Nursing Midwifery and Allied Health Professions Research Unit, University of Stirling, Stirling, UK.
Nursing Midwifery and Allied Health Professions Research Unit, Glasgow Caledonian University, Glasgow, UK.
BMJ Open. 2019 Feb 24;9(2):e023282. doi: 10.1136/bmjopen-2018-023282.
High-quality maternity care is key to long-term improvements in population health. However, even within developed welfare systems, some mothers and babies experience poorer care and outcomes. This study aimed to explore whether women's experiences of maternity care in Scotland differs by their physical or sociodemographic characteristics.
Secondary analysis of the 2015 Scottish Maternity Care Experience Survey. The questionnaire was based on the Care Quality Commission English maternity survey.
National Health Service maternity care in Scotland.
The survey was distributed to 5025 women who gave birth in Scotland during February and March 2015 with 2036 respondents (41%).
The questionnaire explored aspects of care processes and interpersonal care experienced from the first antenatal contact (booking) to 6 weeks following the birth. The analysis investigated whether experiences were related to age, parity, deprivation, rurality, self-reported general health or presence of a health condition that limited daily activities. Analysis used mixed effect multilevel models incorporating logistic regression.

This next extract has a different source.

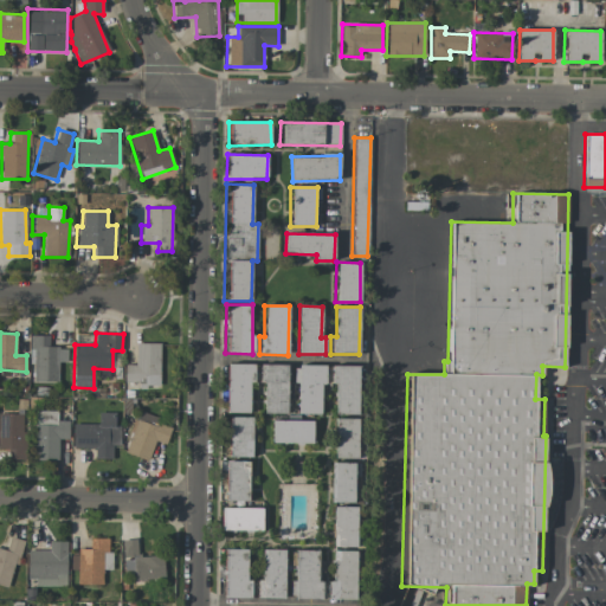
[(49,335),(31,335),(30,382),(58,382),(58,362),(66,362),(68,348),(49,348),(49,335)]
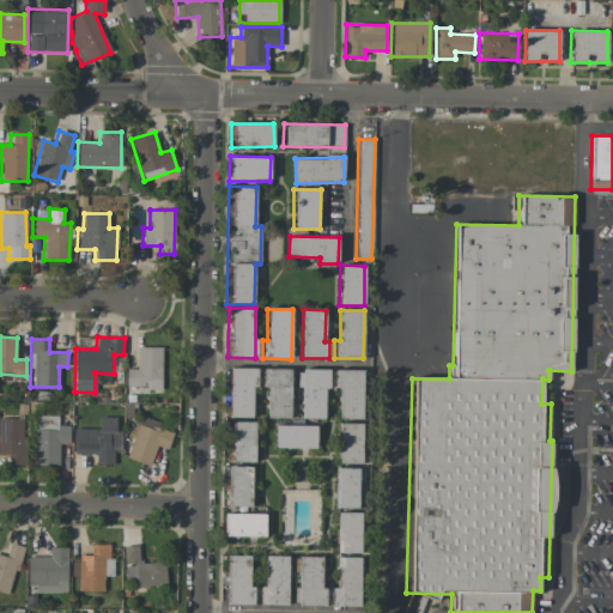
[(162,347),(135,347),(135,369),(126,369),(126,387),(138,387),(138,392),(162,392),(162,347)]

There were associations between parity, age and deprivation with gestation at booking indicating that younger women, women from more deprived areas and multiparous women booked later. Women reporting generally poorer health were more likely to describe poorer care experiences in almost every domain including continuity, pain relief in labour, communication with staff, support and advice, involvement in decision making, confidence and trust and overall rating of care.

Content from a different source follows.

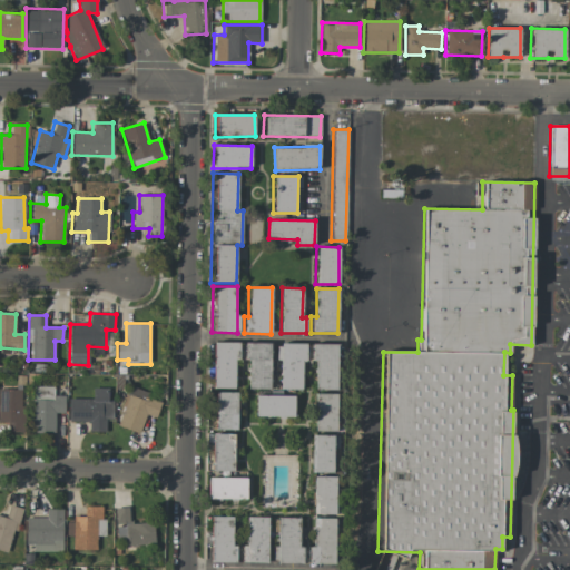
[(212,387),(235,389),(235,361),(239,361),(239,343),(213,342),(212,387)]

We found few differences in maternity care experience for women based on their physical or socioeconomic characteristics. Our findings indicate that maternity care in Scotland is generally equitable. However, the link between poorer general health after childbirth and poorer experience of maternity care is an important finding requiring further study.
高质量的产妇护理是改善人口健康的长期关键。然而,即使在发达的福利体系内,一些产妇和婴儿也会经历较差的护理和结果。本研究旨在探讨苏格兰产妇护理的体验是否因产妇的身体或社会人口特征而有所不同。

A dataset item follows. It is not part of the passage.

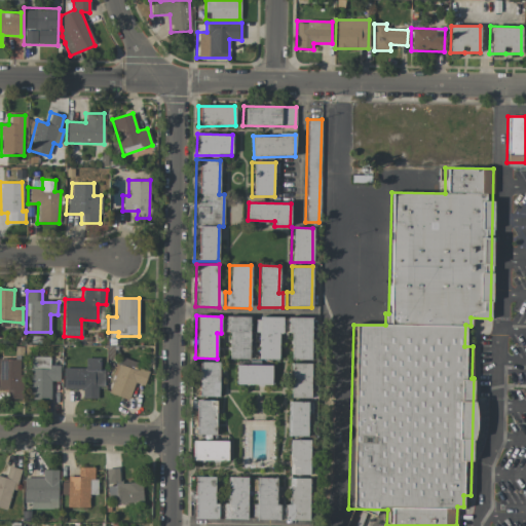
[(250,317),(227,316),(226,359),(249,360),(250,317)]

2015 年苏格兰产妇护理体验调查的二次分析。该问卷基于英国国民保健署的产妇护理调查。
苏格兰国民保健系统的产妇护理。
该调查于 2015 年 2 月至 3 月期间分发给在苏格兰分娩的 5025 名妇女,其中 2036 名妇女(41%)做出了回应。
问卷探讨了从第一次产前接触(预约)到分娩后 6 周期间的护理过程和人际护理的各个方面。分析调查了这些体验是否与年龄、生育次数、贫困程度、农村程度、自我报告的一般健康状况或存在限制日常活动的健康状况有关。分析采用了包含逻辑回归的混合效应多水平模型。
在预约时的孕期方面,生育次数、年龄和贫困程度之间存在关联,表明年轻妇女、来自贫困地区的妇女和多产妇预约时间较晚。报告总体健康状况较差的妇女更有可能在几乎每一个领域描述较差的护理体验,包括连续性、分娩时的止痛、与工作人员的沟通、支持和建议、参与决策、信心和信任以及对护理的总体评价。
我们发现,基于产妇的身体或社会经济特征,她们在产妇护理体验方面几乎没有差异。我们的发现表明,苏格兰的产妇护理总体上是公平的。然而,分娩后一般健康状况较差与产妇护理体验较差之间的联系是一个重要的发现,需要进一步研究。